Love starts from somebodies.
Lisa
You were always searching for somebody that made you feel special. I was right here. I wanted to make you feel loved. You wanted it to, I felt it in the soft strokes of your finger tips along my skin, and I felt it in the way your eyes lingered at my lips a few moments too long. You won’t let yourself believe it means anything, but I know it means more than either of us could ever understand.

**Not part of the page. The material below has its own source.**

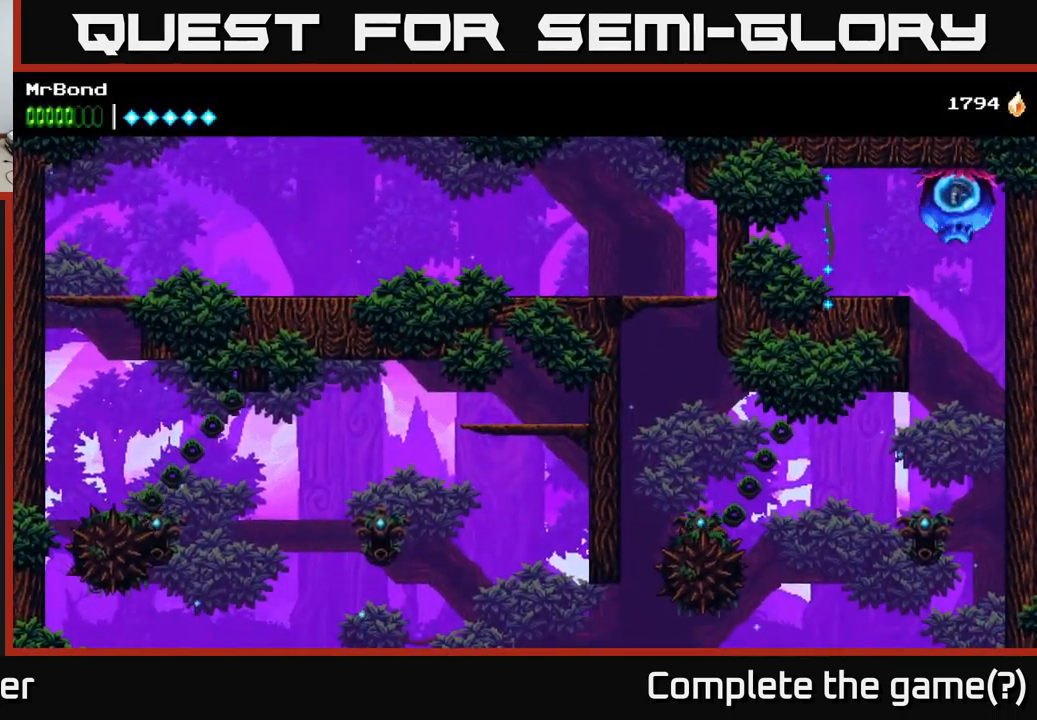
{"buttons": [], "left_stick": "center", "right_stick": "center", "events": []}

Somebody that i use to know. Something that i use to know. I thought that i use to know what i wanted to do in life. I thought i knew who I was and what i was meant to do. But now a day a just feel like somebody else and not me.
Eliza
We can’t hold the heart
that hurts us
Long enough to heal it
so it doesn’t strike again-
When somebody takes you
breaks you
and then sets you free,
cracked open to the howling wind
They know not what they do
The too tender brokenness from
their last somebody
Is still echoing in their bloody cracks
somebody once told me I could have a unicorn as a pet I would like to take it to a rainbow and prance all day except I have too many responsibilities. I hate that the world has to be like this. Why can’t the world be how people tell you it is when you are young.
Shane Callaghan
too occupied to see random people
a collaboration of vanity and emptiness
looking down on these
creatures of boredom
congratulation, Mr Somebody
a person that you might or might not know. a person that is described to have good music taste or style or is helpful. you might want to find out who?
Sar
Reflecting back at me
Is who I want to be
A name, a face,
More than another number
Chelsea
I long to be held by anyone, Somebody who will not only hold me but love me. Love me unconditionally. Love all my flaws. Somebody to love me.
runningfromlions
i know somebody named iraia
esromterekia
I don’t feel like a somebody. But I am. I know I am. I think, therefore I am. What makes me a somebody? I validate myself and others validate me too. I want to be a hero. Just because I’m not, doesn’t make me a nobody. I am somebody and I am loved.
Nikola Carter
is the word to define that other people or people out there. the identity of the person is someone or may be unknown to others. or the assumption that there is an idividual that will do something or accomplish it.
lainy
you use me and i use you. and we are people. i wish i had you. you’re my only somebody in the world. i’m pretty sure that’s true. you’re my only somebody! i love you. i like you. most of all it’s true i don’t want to lose you. but i’m prepared to if i have to. if that’s something i have to do.
jordan
who is important
and means nothing to anyone else
i want that person around for me
In place of myself
Ive tried self loathing
But i cant seem to get it down
z
Somebody once told me this world was going crazy. I didn’t fully understand what they meant until I saw it with my own eyes. The entire humanty has gone mental. Including myself.
Maren
Somebody is better than nobody. Wow that’s really depressing…I guess it just tells you how lonely I am, and how much I feel I need someone in my life to keep me company. I miss somebody. I’ve had a couple of any bodies but nothing like that I would want to turn into a relationship or anyone I truly care about. Poor Josh…I think he really liked/likes me but he’s not somebody for me.
Katie
Somebody, anybody if you receive this message I am gone, zone 3 is cleared the virus was airborne, they’re all dead! the only survivors are a cat named Tim and a Mech! that would be me.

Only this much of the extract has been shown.